Mr. Tim Evans, General Director of HSBC Vietnam: At the end of February, Vietnam’s exports showed a steady recovery. Exports increased by 13.6% year-on-year thanks to growth in other sectors, showing that factors outside Vietnam are very positive. However, Vietnam needs to be cautious in the context of high oil prices, and Vietnam’s trade has been clearly affected. While the base effect and the electronics sector that frequently require imports were the main drivers behind the strong import growth, petroleum imports in February nearly doubled last year’s one-month average. We appreciate the 350 trillion dong support package to boost production and investment, which was deployed early in the first quarter of this year. Vietnam’s medium-term outlook remains positive.
Mr. Nguyen Minh Cuong, Chief Economist of the Asian Development Bank (ADB): Currently, Vietnam is maintaining an expansionary monetary and fiscal policy for economic recovery, but the potential for these two policies is gradually limited.

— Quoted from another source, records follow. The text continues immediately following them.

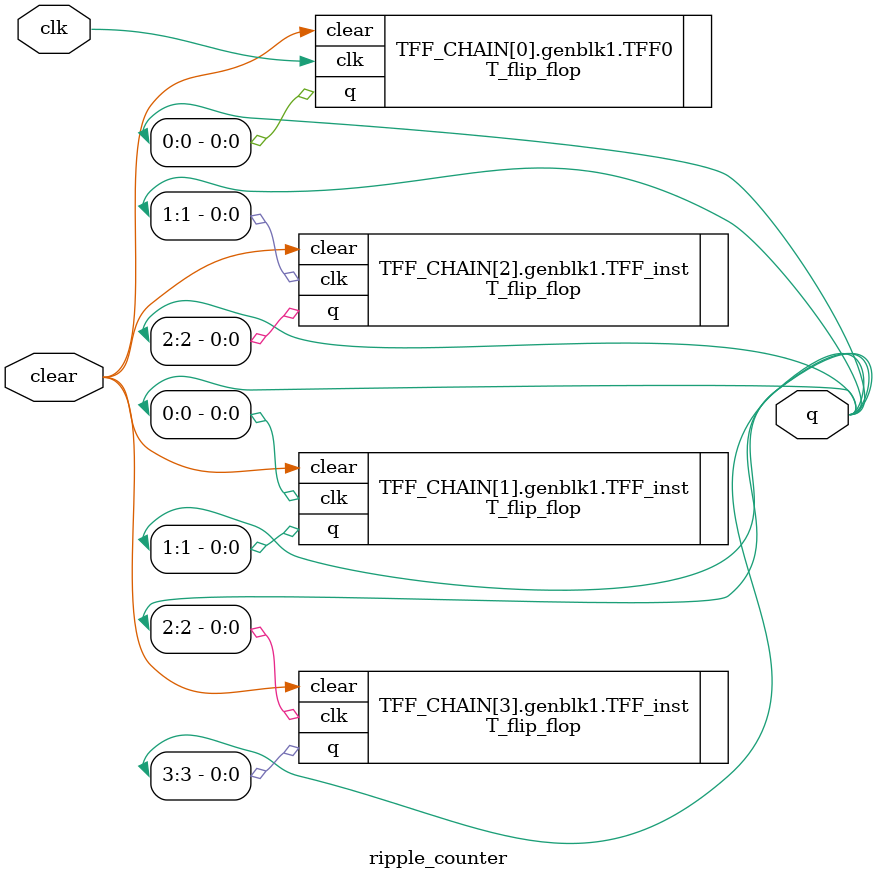
<source format=v>
module ripple_counter #(
    parameter N = 4 // Number of bits
)(
    input clk,
    input clear,
    output [N-1:0] q
);

genvar i;
generate
    for (i = 0; i < N; i = i + 1) begin : TFF_CHAIN
        if (i == 0) begin
            // First T Flip-Flop clocked by system clock
            T_flip_flop TFF0 (
                .clk(clk),
                .clear(clear),
                .q(q[0])
            );
        end else begin
            // Other T Flip-Flops clocked by previous flip-flop's output
            T_flip_flop TFF_inst (
                .clk(q[i-1]), // Clocked by previous TFF output
                .clear(clear),
                .q(q[i])
            );
        end
    end
endgenerate

endmodule

</source>
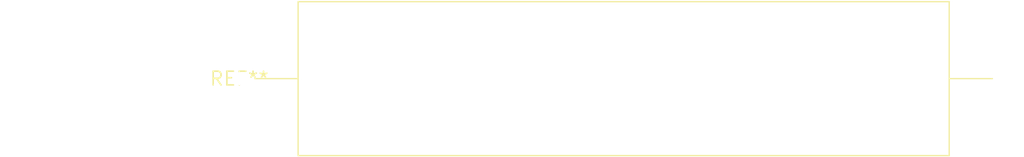
<source format=kicad_pcb>
(kicad_pcb (version 20240108) (generator pcbnew)

  (general
    (thickness 1.6)
  )

  (paper "A4")
  (layers
    (0 "F.Cu" signal)
    (31 "B.Cu" signal)
    (32 "B.Adhes" user "B.Adhesive")
    (33 "F.Adhes" user "F.Adhesive")
    (34 "B.Paste" user)
    (35 "F.Paste" user)
    (36 "B.SilkS" user "B.Silkscreen")
    (37 "F.SilkS" user "F.Silkscreen")
    (38 "B.Mask" user)
    (39 "F.Mask" user)
    (40 "Dwgs.User" user "User.Drawings")
    (41 "Cmts.User" user "User.Comments")
    (42 "Eco1.User" user "User.Eco1")
    (43 "Eco2.User" user "User.Eco2")
    (44 "Edge.Cuts" user)
    (45 "Margin" user)
    (46 "B.CrtYd" user "B.Courtyard")
    (47 "F.CrtYd" user "F.Courtyard")
    (48 "B.Fab" user)
    (49 "F.Fab" user)
    (50 "User.1" user)
    (51 "User.2" user)
    (52 "User.3" user)
    (53 "User.4" user)
    (54 "User.5" user)
    (55 "User.6" user)
    (56 "User.7" user)
    (57 "User.8" user)
    (58 "User.9" user)
  )

  (setup
    (pad_to_mask_clearance 0)
    (pcbplotparams
      (layerselection 0x00010fc_ffffffff)
      (plot_on_all_layers_selection 0x0000000_00000000)
      (disableapertmacros false)
      (usegerberextensions false)
      (usegerberattributes false)
      (usegerberadvancedattributes false)
      (creategerberjobfile false)
      (dashed_line_dash_ratio 12.000000)
      (dashed_line_gap_ratio 3.000000)
      (svgprecision 4)
      (plotframeref false)
      (viasonmask false)
      (mode 1)
      (useauxorigin false)
      (hpglpennumber 1)
      (hpglpenspeed 20)
      (hpglpendiameter 15.000000)
      (dxfpolygonmode false)
      (dxfimperialunits false)
      (dxfusepcbnewfont false)
      (psnegative false)
      (psa4output false)
      (plotreference false)
      (plotvalue false)
      (plotinvisibletext false)
      (sketchpadsonfab false)
      (subtractmaskfromsilk false)
      (outputformat 1)
      (mirror false)
      (drillshape 1)
      (scaleselection 1)
      (outputdirectory "")
    )
  )

  (net 0 "")

  (footprint "R_Axial_Power_L60.0mm_W14.0mm_P71.12mm" (layer "F.Cu") (at 0 0))

)

</source>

In this context, control over services within the state’s management is very important such as gasoline, education, health care, electricity service prices, etc. The adjustment of these strategic commodities in addition to ensuring compliance with requirements. demand, market roadmap, reducing pressure on the state budget, but also need to make sure to consider growth drivers.
Ms. Sagarika Chandra, Country Credit Director of Fitch Ratings in the Asia-Pacific region: Currently, inflation is not a major concern threatening the Vietnamese economy. Vietnam has actively implemented measures to stabilize the macro-economy and improve the financial-banking system. In particular, the issuance of a fiscal-monetary stimulus package worth 350 trillion dong has helped Vietnam stabilize public debt, maintain its growth potential in the medium term, foreign exchange reserves are at a record level, creating a buffer for Vietnam to respond to external shocks. Therefore, Fitch ratings forecast that efforts to maintain macroeconomic stability, strive for a high growth rate, and further improve public finances through sustainable fiscal consolidation will be positive factors that will contribute to the success of the economy. further improve the national credit rating in the coming time.
In general, Vietnam’s recovery momentum stabilized in the first quarter. Most importantly, the pillars of economic growth have rebounded quickly with the rapid and effective absorption of economic stimulus packages. society.
However, the problem now is that the pressure of consumption of goods, services and investment will increase in the coming months. Therefore, one of the priorities right from the beginning of the second quarter is to continue to strengthen control of prices, markets and ensure the circulation of goods, as well as promote domestic production to move towards self-sufficiency in supply. domestic raw materials, fuel and materials, thereby limiting the impact of world price increases on the Vietnamese market.